When Davis Guggenheim approached Michael J. Fox three years ago in the hopes of making a film about his life, the director had a few things going for him, besides his previous success with documentaries about other luminaries including Al Gore (the Oscar-winning “An Inconvenient Truth”) and Pakistani activist Malala Yousufzai (“He Named Me Malala”). Guggenheim’s wife, actress Elisabeth Shue, had worked with Fox before, starring as his girlfriend in the second and third installments of the “Back to the Future” series. And Guggenheim had directed “It Might Get Loud,” a documentary about Jimmy Page, Jack White and The Edge, a fact that endeared him to Fox, a longtime electric guitar player.

Even so, Fox initially balked at the idea of a movie, particularly one centered on tales he had already written about in four bestselling memoirs. “I told him, my story’s pretty self-explanatory,” Fox recalled. “I don’t know how many times you can tell it.”

But Guggenheim persevered. He didn’t want to do a film version of Fox’s own memoirs, which detail the actor’s life and career and struggles with Parkinson’s, as good as he thought they were. And he didn’t want to make your standard documentary, the sort with talking heads and somber narration. Guggenheim wanted to make a movie with as much life and humor as its subject, a fun, fast-paced effort not unlike, say, a movie starring Michael J. Fox.

“I wanted to take the audience on a wild ride,” Guggenheim said.

In the end, Fox relented, albeit with one request: no violins. “No maudlin treatment of a guy with a terrible diagnosis,” Guggenheim said.

“Still: A Michael J. Fox Movie” (streaming on Apple TV+) interweaves scripted reenactments, archival behind-the-scenes footage, interviews with Fox, and copious clips from Fox’s four-decadelong career, including his breakthrough roles in “Back to the Future” and on “Family Ties,” which established Fox as one of Hollywood’s biggest stars.

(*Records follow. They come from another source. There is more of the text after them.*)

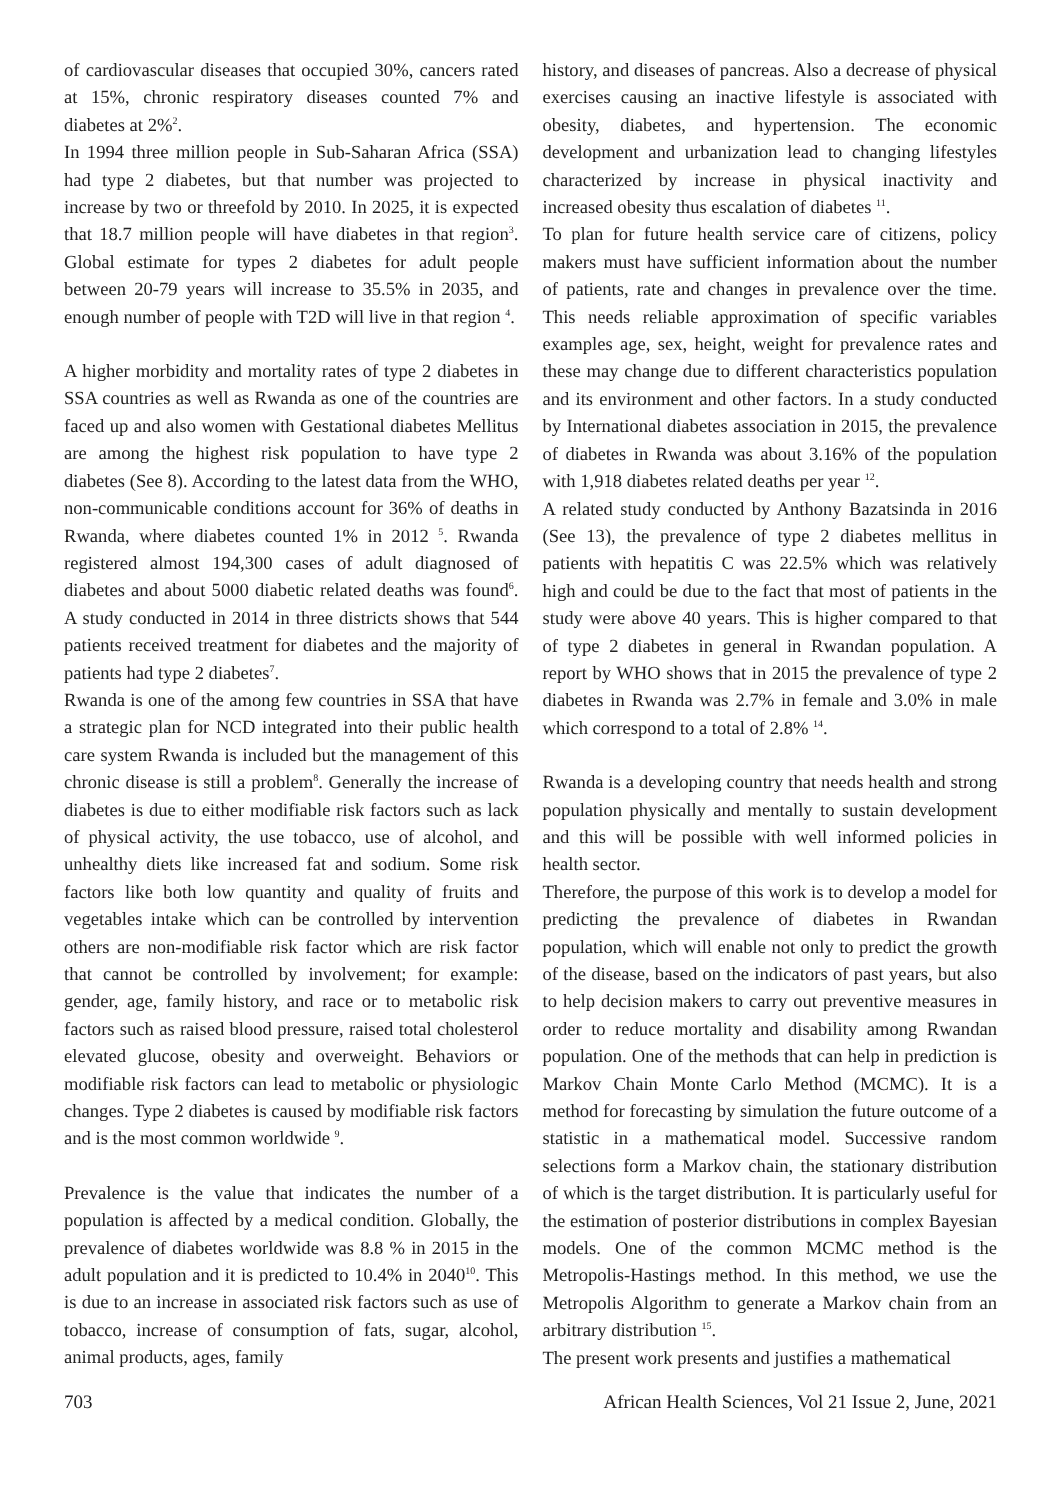of cardiovascular diseases that occupied 30%, cancers rated at 15%, chronic respiratory diseases counted 7% and diabetes at 2%<sup>2</sup>.
In 1994 three million people in Sub-Saharan Africa (SSA) had type 2 diabetes, but that number was projected to increase by two or threefold by 2010. In 2025, it is expected that 18.7 million people will have diabetes in that region<sup>3</sup>. Global estimate for types 2 diabetes for adult people between 20-79 years will increase to 35.5% in 2035, and enough number of people with T2D will live in that region <sup>4</sup>.
A higher morbidity and mortality rates of type 2 diabetes in SSA countries as well as Rwanda as one of the countries are faced up and also women with Gestational diabetes Mellitus are among the highest risk population to have type 2 diabetes (See 8). According to the latest data from the WHO, non-communicable conditions account for 36% of deaths in Rwanda, where diabetes counted 1% in 2012 <sup>5</sup>. Rwanda registered almost 194,300 cases of adult diagnosed of diabetes and about 5000 diabetic related deaths was found<sup>6</sup>. A study conducted in 2014 in three districts shows that 544 patients received treatment for diabetes and the majority of patients had type 2 diabetes<sup>7</sup>.
Rwanda is one of the among few countries in SSA that have a strategic plan for NCD integrated into their public health care system Rwanda is included but the management of this chronic disease is still a problem<sup>8</sup>. Generally the increase of diabetes is due to either modifiable risk factors such as lack of physical activity, the use tobacco, use of alcohol, and unhealthy diets like increased fat and sodium. Some risk factors like both low quantity and quality of fruits and vegetables intake which can be controlled by intervention others are non-modifiable risk factor which are risk factor that cannot be controlled by involvement; for example: gender, age, family history, and race or to metabolic risk factors such as raised blood pressure, raised total cholesterol elevated glucose, obesity and overweight. Behaviors or modifiable risk factors can lead to metabolic or physiologic changes. Type 2 diabetes is caused by modifiable risk factors and is the most common worldwide <sup>9</sup>.
Prevalence is the value that indicates the number of a population is affected by a medical condition. Globally, the prevalence of diabetes worldwide was 8.8 % in 2015 in the adult population and it is predicted to 10.4% in 2040<sup>10</sup>. This is due to an increase in associated risk factors such as use of tobacco, increase of consumption of fats, sugar, alcohol, animal products, ages, family
history, and diseases of pancreas. Also a decrease of physical exercises causing an inactive lifestyle is associated with obesity, diabetes, and hypertension. The economic development and urbanization lead to changing lifestyles characterized by increase in physical inactivity and increased obesity thus escalation of diabetes <sup>11</sup>.
To plan for future health service care of citizens, policy makers must have sufficient information about the number of patients, rate and changes in prevalence over the time. This needs reliable approximation of specific variables examples age, sex, height, weight for prevalence rates and these may change due to different characteristics population and its environment and other factors. In a study conducted by International diabetes association in 2015, the prevalence of diabetes in Rwanda was about 3.16% of the population with 1,918 diabetes related deaths per year <sup>12</sup>.
A related study conducted by Anthony Bazatsinda in 2016 (See 13), the prevalence of type 2 diabetes mellitus in patients with hepatitis C was 22.5% which was relatively high and could be due to the fact that most of patients in the study were above 40 years. This is higher compared to that of type 2 diabetes in general in Rwandan population. A report by WHO shows that in 2015 the prevalence of type 2 diabetes in Rwanda was 2.7% in female and 3.0% in male which correspond to a total of 2.8% <sup>14</sup>.
Rwanda is a developing country that needs health and strong population physically and mentally to sustain development and this will be possible with well informed policies in health sector.
Therefore, the purpose of this work is to develop a model for predicting the prevalence of diabetes in Rwandan population, which will enable not only to predict the growth of the disease, based on the indicators of past years, but also to help decision makers to carry out preventive measures in order to reduce mortality and disability among Rwandan population. One of the methods that can help in prediction is Markov Chain Monte Carlo Method (MCMC). It is a method for forecasting by simulation the future outcome of a statistic in a mathematical model. Successive random selections form a Markov chain, the stationary distribution of which is the target distribution. It is particularly useful for the estimation of posterior distributions in complex Bayesian models. One of the common MCMC method is the Metropolis-Hastings method. In this method, we use the Metropolis Algorithm to generate a Markov chain from an arbitrary distribution <sup>15</sup>.
The present work presents and justifies a mathematical
703 African Health Sciences, Vol 21 Issue 2, June, 2021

The result is a genre-defying hybrid that uses Fox’s own film and TV work to creatively illustrate key moments of his life (more on that later), and even reveal long-held secrets — for example, how Fox managed to hide his Parkinson’s for years, even while starring on the ABC comedy series “Spin City.”

The film explores Fox’s career from its earliest beginnings, when the actor was 16, but playing 12, in the Canadian sitcom “Leo and Me.” In a video interview from his office in New York, Fox criticized his work in those early gigs. “I eventually figured out how to act,” he said, “but early on, I had no clue.”

Initially, Guggenheim wanted to tell Fox’s story largely through reenactments, with actors playing Fox at various stages of his life. The film’s editor, Michael Harte (“Three Identical Strangers”), was against the idea. “The problem is, you can’t show the actor’s face,” he said. “What’s brilliant about Michael is he’s so engaging, he’s got this superstar quality.” Using a double of someone as immediately recognizable as Fox, he thought, “would push the audience out of the movie.”

Instead, Harte thought they could use movie and TV clips of the actor to tell Fox’s story, which set up a “battle” (Guggenheim’s word) of creative wills between the director and the editor.

One day, on a whim, Harte combined a scene from “Bright Lights, Big City,” in which Fox flips through an article he’s been assigned to fact-check, with an audio clip of Fox describing the first time he read the script for “Back to the Future.” Guggenheim loved the mashup, and encouraged Harte to find more. It wasn’t difficult. As Guggenheim noted, there were a lot of movies and episodes to pull from.

In the end, the two settled on an imaginative compromise, mixing scripted shots of Fox’s double, shot from behind so his face couldn’t be seen, and shots of the real Fox, either from the actor’s films and shows, or in behind-the-scenes clips culled from 92 VHS cassettes of “Family Ties” footage.

To find all those scenes, Harte spent eight weeks watching every film and TV show Fox had ever been in. “The TV shows were the Everest,” Harte said. He painstakingly flagged every scene he thought might be useful: Michael drinks coffee. Michael walks down a hallway.

The filmmakers also pored through hours of “Spin City” episodes to find footage of how Fox had kept his Parkinson’s hidden from the show’s cast, crew and audience, a fact Fox wrote about in his first memoir, “Lucky Man.” Fox was pleased with the finished project. “I think they did a beautiful job,” he said.